Elle vit la bohème artistique dans la forêt de Fontainebleau, véritable repaire d’artistes en devenir.

Un beau jour qu’elle bavardait à l’intérieur, elle voit entrer un homme plutôt maigre. Par contre, il a le look d’un aristocrate. Le gars revient d’un long voyage en canot de la Belgique à la France. Il s’appelle Robert Louis Stevenson.

Fanny apprend qu’il est né à Édimbourg en Écosse et qu’il veut devenir écrivain. Il pense tout l’temps à des histoires et cela plaît à Fanny. Excentrique un brin, Stevenson est un rebelle dans l’âme. Il a tâté de l’opium et fréquenté les bordels de sa ville natale.

Pour le moment, Fanny flirte avec le cousin de Robert Louis. Il s’appelle Bob. Un beau jour, Bob glisse dans l’oreille de Fanny : « Vous savez, mon cousin Robert a beaucoup de talent. Il sera célèbre un jour. »

Fanny se lie d’amitié avec Stevenson. Le contraste est frappant. Fanny est plutôt « tomboy » alors que Stevenson est frêle et chétif. C’est que le gars est souvent malade : fièvre, toux à répétition, faiblesse physique. Cela remonte à son enfance. L’humidité excessive de l’Angleterre le tue.

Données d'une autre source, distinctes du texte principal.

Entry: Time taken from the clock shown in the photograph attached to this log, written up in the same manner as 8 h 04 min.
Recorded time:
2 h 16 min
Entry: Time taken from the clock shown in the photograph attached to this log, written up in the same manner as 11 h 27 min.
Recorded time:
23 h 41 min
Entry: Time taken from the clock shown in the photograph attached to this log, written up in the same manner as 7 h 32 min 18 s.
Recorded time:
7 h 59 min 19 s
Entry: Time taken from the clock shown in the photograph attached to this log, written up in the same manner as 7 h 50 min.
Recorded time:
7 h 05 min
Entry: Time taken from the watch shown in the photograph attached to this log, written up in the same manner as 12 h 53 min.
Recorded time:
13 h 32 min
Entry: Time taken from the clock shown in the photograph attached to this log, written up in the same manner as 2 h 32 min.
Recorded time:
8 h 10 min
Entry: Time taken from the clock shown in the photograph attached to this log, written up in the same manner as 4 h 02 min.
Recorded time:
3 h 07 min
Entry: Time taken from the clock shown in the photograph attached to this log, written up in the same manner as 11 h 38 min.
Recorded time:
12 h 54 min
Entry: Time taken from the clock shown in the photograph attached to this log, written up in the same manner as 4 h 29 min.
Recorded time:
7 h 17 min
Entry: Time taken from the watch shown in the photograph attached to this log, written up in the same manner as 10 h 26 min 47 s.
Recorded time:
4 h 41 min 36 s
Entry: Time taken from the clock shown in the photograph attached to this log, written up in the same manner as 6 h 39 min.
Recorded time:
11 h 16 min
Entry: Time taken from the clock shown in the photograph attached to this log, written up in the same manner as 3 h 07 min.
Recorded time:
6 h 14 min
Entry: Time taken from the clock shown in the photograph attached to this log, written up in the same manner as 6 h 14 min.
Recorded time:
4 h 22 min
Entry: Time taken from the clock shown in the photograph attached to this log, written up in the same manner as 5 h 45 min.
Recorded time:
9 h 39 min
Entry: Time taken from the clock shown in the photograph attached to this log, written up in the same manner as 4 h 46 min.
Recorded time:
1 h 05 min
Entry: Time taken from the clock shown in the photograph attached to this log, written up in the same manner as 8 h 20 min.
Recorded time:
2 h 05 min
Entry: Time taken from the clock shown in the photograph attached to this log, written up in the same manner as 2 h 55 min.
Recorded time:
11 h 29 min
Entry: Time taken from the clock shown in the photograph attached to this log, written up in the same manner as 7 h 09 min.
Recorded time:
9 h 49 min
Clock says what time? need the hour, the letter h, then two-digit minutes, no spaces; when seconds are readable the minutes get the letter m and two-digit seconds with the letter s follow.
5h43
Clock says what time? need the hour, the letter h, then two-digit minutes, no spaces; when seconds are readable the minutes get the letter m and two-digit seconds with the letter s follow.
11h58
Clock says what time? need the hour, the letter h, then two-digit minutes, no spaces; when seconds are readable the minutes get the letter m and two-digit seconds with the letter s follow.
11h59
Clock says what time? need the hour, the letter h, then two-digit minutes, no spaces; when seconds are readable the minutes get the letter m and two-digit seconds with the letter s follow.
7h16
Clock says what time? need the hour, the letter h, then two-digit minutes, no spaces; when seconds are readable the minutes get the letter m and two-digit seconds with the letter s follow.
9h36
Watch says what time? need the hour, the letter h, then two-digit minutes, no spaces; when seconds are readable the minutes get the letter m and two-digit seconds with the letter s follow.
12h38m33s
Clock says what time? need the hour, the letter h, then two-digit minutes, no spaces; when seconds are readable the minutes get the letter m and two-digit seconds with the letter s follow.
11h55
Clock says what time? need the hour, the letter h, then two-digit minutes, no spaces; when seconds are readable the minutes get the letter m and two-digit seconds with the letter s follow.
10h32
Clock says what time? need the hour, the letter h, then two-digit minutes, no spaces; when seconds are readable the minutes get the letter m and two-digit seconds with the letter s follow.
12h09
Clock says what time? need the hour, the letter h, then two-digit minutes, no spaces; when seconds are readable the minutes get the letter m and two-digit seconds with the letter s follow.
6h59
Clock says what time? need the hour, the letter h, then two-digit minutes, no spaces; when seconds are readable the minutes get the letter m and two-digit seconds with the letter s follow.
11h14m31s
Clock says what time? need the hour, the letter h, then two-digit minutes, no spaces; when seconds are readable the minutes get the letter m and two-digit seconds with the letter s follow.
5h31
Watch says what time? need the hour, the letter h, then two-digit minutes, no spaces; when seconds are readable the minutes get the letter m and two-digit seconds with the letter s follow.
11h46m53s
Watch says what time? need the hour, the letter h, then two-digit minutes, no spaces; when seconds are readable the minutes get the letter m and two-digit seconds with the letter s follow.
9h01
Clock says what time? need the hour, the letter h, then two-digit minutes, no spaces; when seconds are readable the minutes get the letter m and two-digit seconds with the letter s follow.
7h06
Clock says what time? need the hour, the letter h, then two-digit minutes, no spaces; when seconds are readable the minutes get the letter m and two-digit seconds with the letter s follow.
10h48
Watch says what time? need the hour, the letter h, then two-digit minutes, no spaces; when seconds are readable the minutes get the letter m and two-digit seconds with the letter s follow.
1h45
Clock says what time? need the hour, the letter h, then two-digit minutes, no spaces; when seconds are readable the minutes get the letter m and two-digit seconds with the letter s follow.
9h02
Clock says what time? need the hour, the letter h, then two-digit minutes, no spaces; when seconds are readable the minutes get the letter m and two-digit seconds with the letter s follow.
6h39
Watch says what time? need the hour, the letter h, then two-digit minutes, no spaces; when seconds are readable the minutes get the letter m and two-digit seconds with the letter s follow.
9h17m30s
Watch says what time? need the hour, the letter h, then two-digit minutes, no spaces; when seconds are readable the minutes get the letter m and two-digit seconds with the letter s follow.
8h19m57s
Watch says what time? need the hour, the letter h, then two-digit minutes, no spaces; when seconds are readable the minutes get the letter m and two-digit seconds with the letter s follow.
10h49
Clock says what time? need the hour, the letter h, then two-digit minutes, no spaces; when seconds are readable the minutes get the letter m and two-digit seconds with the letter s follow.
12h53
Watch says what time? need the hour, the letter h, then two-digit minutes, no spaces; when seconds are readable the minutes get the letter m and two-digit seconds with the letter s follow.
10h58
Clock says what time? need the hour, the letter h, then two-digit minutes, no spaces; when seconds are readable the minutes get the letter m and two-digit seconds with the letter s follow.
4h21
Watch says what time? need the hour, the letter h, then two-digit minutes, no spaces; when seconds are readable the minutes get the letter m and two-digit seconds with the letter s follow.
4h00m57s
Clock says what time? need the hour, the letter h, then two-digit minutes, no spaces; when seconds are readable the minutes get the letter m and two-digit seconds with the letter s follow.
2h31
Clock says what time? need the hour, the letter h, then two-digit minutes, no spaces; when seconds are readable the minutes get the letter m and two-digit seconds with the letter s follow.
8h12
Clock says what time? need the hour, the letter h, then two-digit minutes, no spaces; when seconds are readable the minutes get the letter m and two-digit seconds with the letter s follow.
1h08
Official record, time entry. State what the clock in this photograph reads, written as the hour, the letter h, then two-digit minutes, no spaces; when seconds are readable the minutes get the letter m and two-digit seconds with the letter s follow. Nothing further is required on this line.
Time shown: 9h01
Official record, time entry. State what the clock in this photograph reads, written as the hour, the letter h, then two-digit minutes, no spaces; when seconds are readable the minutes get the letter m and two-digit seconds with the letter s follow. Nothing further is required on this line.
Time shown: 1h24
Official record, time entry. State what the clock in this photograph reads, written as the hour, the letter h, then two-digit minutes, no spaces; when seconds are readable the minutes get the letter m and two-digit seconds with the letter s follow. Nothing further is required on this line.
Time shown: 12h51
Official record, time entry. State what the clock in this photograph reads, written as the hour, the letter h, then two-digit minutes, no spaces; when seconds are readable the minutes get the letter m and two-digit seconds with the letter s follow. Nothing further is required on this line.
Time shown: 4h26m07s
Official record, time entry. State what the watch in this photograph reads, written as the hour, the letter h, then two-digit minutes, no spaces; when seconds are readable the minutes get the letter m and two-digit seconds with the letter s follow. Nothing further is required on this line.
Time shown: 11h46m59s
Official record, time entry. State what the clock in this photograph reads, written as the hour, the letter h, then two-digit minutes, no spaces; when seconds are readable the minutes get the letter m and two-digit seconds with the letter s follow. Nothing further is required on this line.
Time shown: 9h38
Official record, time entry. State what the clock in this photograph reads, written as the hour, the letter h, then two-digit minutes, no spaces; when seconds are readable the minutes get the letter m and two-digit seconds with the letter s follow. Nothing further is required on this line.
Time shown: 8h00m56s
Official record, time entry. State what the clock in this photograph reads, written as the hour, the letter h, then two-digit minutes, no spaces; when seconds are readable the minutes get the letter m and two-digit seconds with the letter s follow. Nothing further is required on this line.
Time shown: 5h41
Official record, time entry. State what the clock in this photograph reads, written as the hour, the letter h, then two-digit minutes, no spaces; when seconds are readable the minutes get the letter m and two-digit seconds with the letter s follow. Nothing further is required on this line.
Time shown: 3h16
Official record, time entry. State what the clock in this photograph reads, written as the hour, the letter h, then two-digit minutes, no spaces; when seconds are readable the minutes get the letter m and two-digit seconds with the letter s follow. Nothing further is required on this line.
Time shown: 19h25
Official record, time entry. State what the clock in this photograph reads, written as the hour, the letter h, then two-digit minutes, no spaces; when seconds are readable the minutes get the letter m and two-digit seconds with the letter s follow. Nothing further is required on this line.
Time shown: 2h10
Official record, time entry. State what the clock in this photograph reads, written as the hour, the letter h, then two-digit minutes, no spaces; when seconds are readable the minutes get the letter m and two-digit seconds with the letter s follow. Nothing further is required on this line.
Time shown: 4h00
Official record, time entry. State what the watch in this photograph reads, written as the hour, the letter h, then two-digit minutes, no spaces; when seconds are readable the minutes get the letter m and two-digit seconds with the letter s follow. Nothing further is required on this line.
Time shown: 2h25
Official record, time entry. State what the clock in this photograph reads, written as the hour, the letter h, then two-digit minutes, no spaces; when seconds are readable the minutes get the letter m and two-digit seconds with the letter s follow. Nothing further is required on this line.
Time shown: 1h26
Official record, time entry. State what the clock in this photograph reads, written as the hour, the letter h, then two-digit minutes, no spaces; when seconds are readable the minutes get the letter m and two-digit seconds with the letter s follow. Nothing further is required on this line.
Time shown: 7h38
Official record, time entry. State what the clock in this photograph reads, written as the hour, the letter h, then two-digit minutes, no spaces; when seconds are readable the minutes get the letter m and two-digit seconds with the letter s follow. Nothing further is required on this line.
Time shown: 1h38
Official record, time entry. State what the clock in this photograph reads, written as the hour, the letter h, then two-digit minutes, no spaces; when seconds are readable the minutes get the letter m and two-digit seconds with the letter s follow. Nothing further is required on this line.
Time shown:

Un point commun les unit par contre : le goût de l’aventure et des sensations fortes. Ils deviennent amoureux.

Fou d’amour

Un beau jour, Fanny retourne brusquement aux Etats-Unis. Pauvre, Stevenson ne peut la suivre. Pendant l’absence de Fanny, il entreprend un voyage à pied de près de 200 kilomètres dans les montagnes. Il en sort un livre : Voyage avec un âne dans les Cevennes. Le livre deviendra un classique.

N’en pouvant plus d’être séparé de Fanny, il réussit à gagner un peu d’argent, traverse l’Atlantique en bateau, puis les Etats-Unis en train de New York à San Francisco. Son voyage sera l’objet d’un livre.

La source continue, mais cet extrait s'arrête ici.